After using the second stage for a couple of projects, I have found that the baffle helps a lot. It was worth the time and effort to add it in. The baffle appears to keep the air flow at the top instead of sucking out sawdust that has already settled in the bottom of the barrel.

Eric


----------



## ORBlackFZ1 (Jul 14, 2011)

*Update*

After using 4" flexible hose to all of my equipment for a couple of years now, I decided that I should do some more research on improving the dust collection. The alternatives that I came up with were:

1. Switch to dedicated metal piping. 

2. Replace my 4" flexible hose with 6" flexible hose

3. Improve each individual piece of equipment dust collection.

4. Status Quo (do nothing).

Alternative 1, still does not make sense for my small (500 sqft) shop. I have two (2) areas in the center of the shop that I swap equipment to when they are being used. Otherwise, the equipment is staged on a wall, sometimes, two (2) pieces deep. The two work areas are easily reached by a 10' hose from the DC.

Alternative 2 was the one I selected to get started with because it promised the best improvement for the time and effort. Alternative 3 is a "must do" after alternative 2 is completed.

I created a new Top Hat Separator (See Photo #6) that has 6" input and output ports. It also allowed me to use my 40+ gallon barrel to it's fullest capacity (See Photo #1). The in-barrel design worked great, but used about 25% of the barrel capacity.

I also created a 6" hose clamp for my Jet DC-1100 (See Photo #4). The DC-1100 will accept a 6" flexible hose on its intake port, but I wanted to be able to quickly remove the hose for cleaning and movement.

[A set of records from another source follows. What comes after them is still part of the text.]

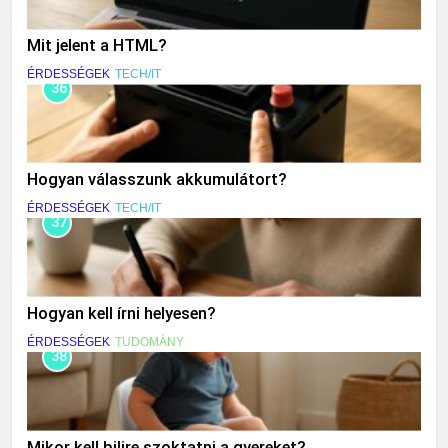
Mit jelent a HTML?
ÉRDESSÉGEK
TECH/IT
36
Hogyan válasszunk akkumulátort?
ÉRDESSÉGEK
TECH/IT
37
Hogyan kell írni helyesen?
ÉRDESSÉGEK
TUDOMÁNY
38
Mikor kell bilire szoktatni a gyereket?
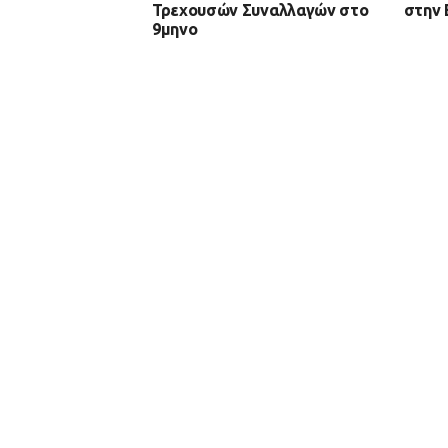
Τρεχουσών Συναλλαγών στο
στην 
9μηνο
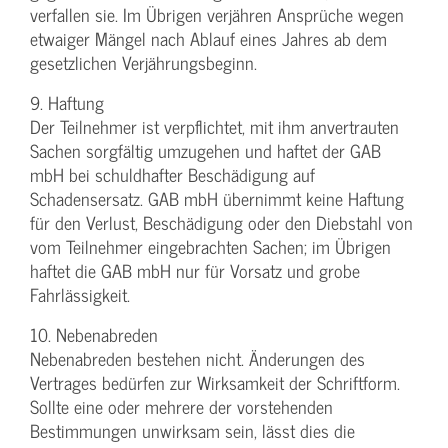
verfallen sie. Im Übrigen verjähren Ansprüche wegen
etwaiger Mängel nach Ablauf eines Jahres ab dem
gesetzlichen Verjährungsbeginn.
9. Haftung
Der Teilnehmer ist verpflichtet, mit ihm anvertrauten
Sachen sorgfältig umzugehen und haftet der GAB
mbH bei schuldhafter Beschädigung auf
Schadensersatz. GAB mbH übernimmt keine Haftung
für den Verlust, Beschädigung oder den Diebstahl von
vom Teilnehmer eingebrachten Sachen; im Übrigen
haftet die GAB mbH nur für Vorsatz und grobe
Fahrlässigkeit.
10. Nebenabreden
Nebenabreden bestehen nicht. Änderungen des
Vertrages bedürfen zur Wirksamkeit der Schriftform.
Sollte eine oder mehrere der vorstehenden
Bestimmungen unwirksam sein, lässt dies die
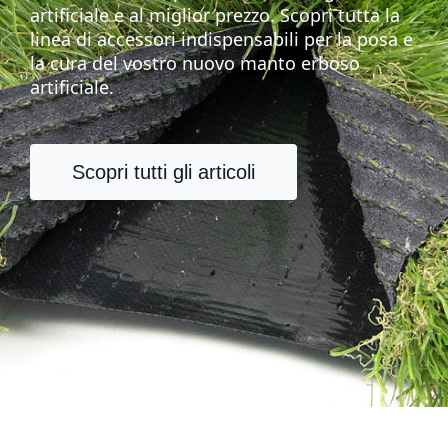
artificiale e al miglior prezzo. Scopri tutta la
linea di accessori indispensabili per la posa e
la cura del vostro nuovo manto erboso
artificiale.
Scopri tutti gli articoli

The Top Hat Separator works much better than the in-barrel separator. Both are based on the same design principles. I believe that the implementation of the principles when I created the Top Hat, allows it to perform better than the in-barrel separator. My DC filter has yet to need a cleaning (I check every time I empty the separator barrel) and the "fine" bag has about a cup of fines even though I have emptied my 40+ gallon separator barrel eight (8) times since I installed the Top Hat. That is about 320 gallons of sawdust to 1 cup of fines!!! 

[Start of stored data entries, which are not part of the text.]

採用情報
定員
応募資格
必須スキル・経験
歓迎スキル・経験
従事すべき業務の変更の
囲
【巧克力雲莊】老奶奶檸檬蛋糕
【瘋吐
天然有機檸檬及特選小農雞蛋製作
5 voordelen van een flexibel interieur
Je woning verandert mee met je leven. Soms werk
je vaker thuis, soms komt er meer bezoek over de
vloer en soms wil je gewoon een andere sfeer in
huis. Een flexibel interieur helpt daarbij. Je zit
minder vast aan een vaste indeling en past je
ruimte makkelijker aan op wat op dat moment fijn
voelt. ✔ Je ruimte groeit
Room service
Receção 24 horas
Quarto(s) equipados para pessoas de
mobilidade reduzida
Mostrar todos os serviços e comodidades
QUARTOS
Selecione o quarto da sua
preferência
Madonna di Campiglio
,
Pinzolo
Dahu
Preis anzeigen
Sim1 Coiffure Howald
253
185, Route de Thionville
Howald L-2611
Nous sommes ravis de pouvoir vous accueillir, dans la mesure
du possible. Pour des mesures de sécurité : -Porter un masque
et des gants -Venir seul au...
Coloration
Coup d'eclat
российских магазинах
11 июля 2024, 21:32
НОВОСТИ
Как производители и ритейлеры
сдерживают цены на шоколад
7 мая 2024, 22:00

Here are some of my thoughts on why the Top Hat works better:

1. The Top Hat has 6" input and output ports, which match the Jet DC-1100's input port size. This allows for a much larger volume of air flow that matches the DC-1100's capability.

2. I am using a 5" flexible hose from the separator to the jointer and/or surface planer. The speed of the air through the 5" will be faster than the 6". When the air flow reaches the Top Hat separator, the speed will decrease which helps let the dust separate out.

3. The construction of the Top Hat incorporated many ideas from the JP Thien discussion forum 5", Rectangular Inlet, Bellmouth Outlet with Air Straightener, Top Hat Separator, that weren't available when I constructed the in-barrel separator.

As for alternative #3, I have updated the following equipment to work with a 6" diameter hose: Jet JJ-12 Jointer. 
The following equipment will be updated next: Rikon 18" bandsaw, Craftsman Hybrid Table saw, Router Table, Milwaukie compound sliding miter saw and sanding down draft table.

The Grizzly G5850Z surface planer works great with its existing 5" port and the Top Hat separator.


----------